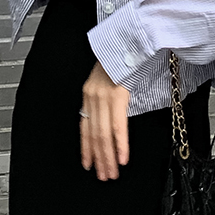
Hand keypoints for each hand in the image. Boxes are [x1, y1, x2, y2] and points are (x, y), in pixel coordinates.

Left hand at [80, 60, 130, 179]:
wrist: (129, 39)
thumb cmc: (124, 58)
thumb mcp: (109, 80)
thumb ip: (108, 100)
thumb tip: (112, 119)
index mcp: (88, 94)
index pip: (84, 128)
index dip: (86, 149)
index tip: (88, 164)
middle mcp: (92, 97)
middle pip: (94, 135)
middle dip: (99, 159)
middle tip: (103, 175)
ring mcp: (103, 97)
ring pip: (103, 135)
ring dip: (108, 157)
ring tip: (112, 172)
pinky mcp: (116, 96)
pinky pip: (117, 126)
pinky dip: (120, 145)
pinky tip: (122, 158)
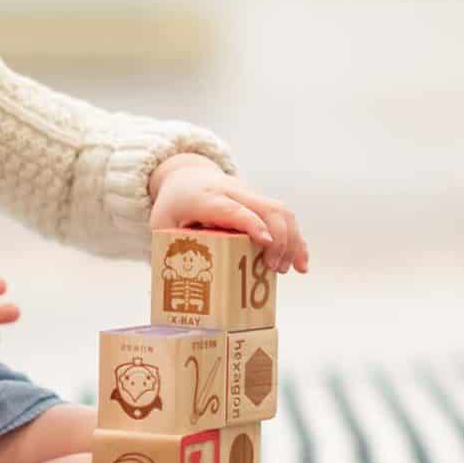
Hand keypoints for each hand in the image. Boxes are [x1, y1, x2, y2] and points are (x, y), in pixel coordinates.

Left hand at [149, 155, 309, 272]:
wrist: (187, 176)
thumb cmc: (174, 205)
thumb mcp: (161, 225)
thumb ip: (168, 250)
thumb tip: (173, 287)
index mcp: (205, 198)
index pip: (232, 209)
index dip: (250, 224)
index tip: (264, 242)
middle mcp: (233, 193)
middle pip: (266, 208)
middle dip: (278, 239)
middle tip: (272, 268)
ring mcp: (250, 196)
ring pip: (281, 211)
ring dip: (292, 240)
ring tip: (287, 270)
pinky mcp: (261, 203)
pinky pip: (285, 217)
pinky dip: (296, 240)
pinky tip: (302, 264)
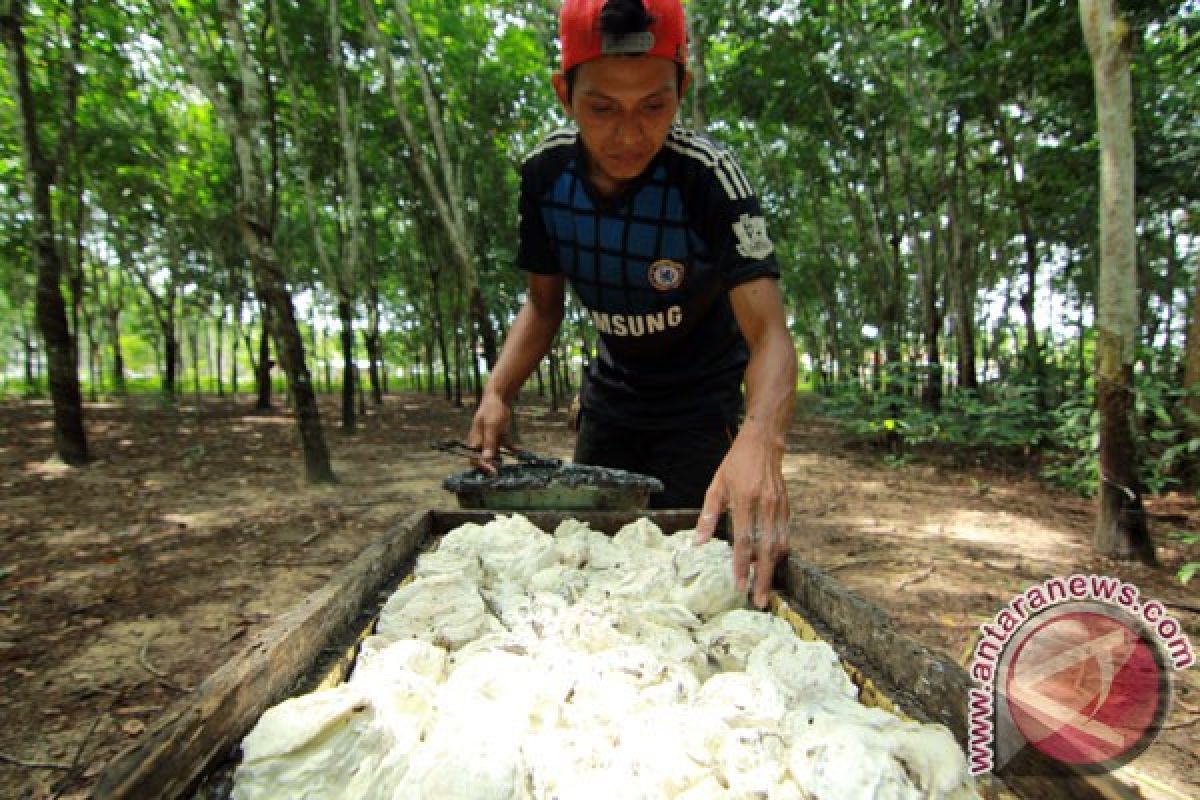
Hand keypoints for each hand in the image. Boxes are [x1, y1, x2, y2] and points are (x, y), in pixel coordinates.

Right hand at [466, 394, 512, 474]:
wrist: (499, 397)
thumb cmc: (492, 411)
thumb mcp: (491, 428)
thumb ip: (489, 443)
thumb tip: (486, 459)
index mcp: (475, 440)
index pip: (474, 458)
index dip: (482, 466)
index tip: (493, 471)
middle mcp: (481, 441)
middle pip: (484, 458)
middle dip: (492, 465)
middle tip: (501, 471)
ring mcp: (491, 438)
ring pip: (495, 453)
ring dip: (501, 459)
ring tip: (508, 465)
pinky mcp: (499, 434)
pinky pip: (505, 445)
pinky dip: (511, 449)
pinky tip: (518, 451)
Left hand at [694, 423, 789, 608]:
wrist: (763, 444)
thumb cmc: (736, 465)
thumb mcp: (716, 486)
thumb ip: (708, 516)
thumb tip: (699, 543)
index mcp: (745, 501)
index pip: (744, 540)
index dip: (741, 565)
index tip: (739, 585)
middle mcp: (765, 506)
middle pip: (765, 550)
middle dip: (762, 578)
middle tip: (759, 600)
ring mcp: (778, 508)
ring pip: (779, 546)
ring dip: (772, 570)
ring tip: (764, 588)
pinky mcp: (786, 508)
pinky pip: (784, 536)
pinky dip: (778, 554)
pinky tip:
----
**THE TASK**
Write out exactly the lines above between the one with "ring mcp: (103, 97)" and the one with "ring tip: (508, 465)", inclusive, with pictures left out.

**EXPECTED OUTPUT**
ring mcp: (103, 97)
ring pip: (103, 135)
ring dip: (108, 157)
ring tip: (112, 172)
pinky mcp: (116, 96)
pinky pip: (117, 126)
pinky dip: (120, 145)
pinky tip: (122, 158)
Hand keypoints for each hand in the image. Boxes are [x1, y1, x2, y2] and points are (x, y), in pixel coordinates.

Left hand at [149, 155, 309, 272]:
wrist: (187, 176)
thumb cmc: (174, 205)
thumb mcp: (161, 225)
thumb ip: (168, 250)
thumb tip: (173, 287)
index mcp: (205, 198)
index pip: (232, 209)
index dip: (250, 224)
index tip: (264, 242)
middle mcp: (233, 193)
middle pip: (266, 208)
middle dip: (278, 239)
middle tip: (272, 268)
ring mcp: (250, 196)
ring pip: (281, 211)
ring dip: (292, 240)
ring tip: (287, 270)
pinky mcp: (261, 203)
pinky pip: (285, 217)
pinky dip: (296, 240)
pinky tip: (302, 264)
Hand keypoints for each hand in the image. Boxes are [x1, y1, x2, y2] and points are (x, y), in pixel coordinates.

Right hand at [466, 394, 512, 474]:
wrist: (499, 397)
thumb cmc: (492, 411)
thumb mcp: (491, 428)
thumb ip: (489, 443)
thumb tip: (486, 459)
index mcp: (475, 440)
index pip: (474, 458)
index dip: (482, 466)
index tip: (493, 471)
middle mcp: (481, 441)
middle pip: (484, 458)
middle dip: (492, 465)
middle tip: (501, 471)
ring mcp: (491, 438)
ring pip: (495, 453)
ring dip: (501, 459)
ring tip: (508, 465)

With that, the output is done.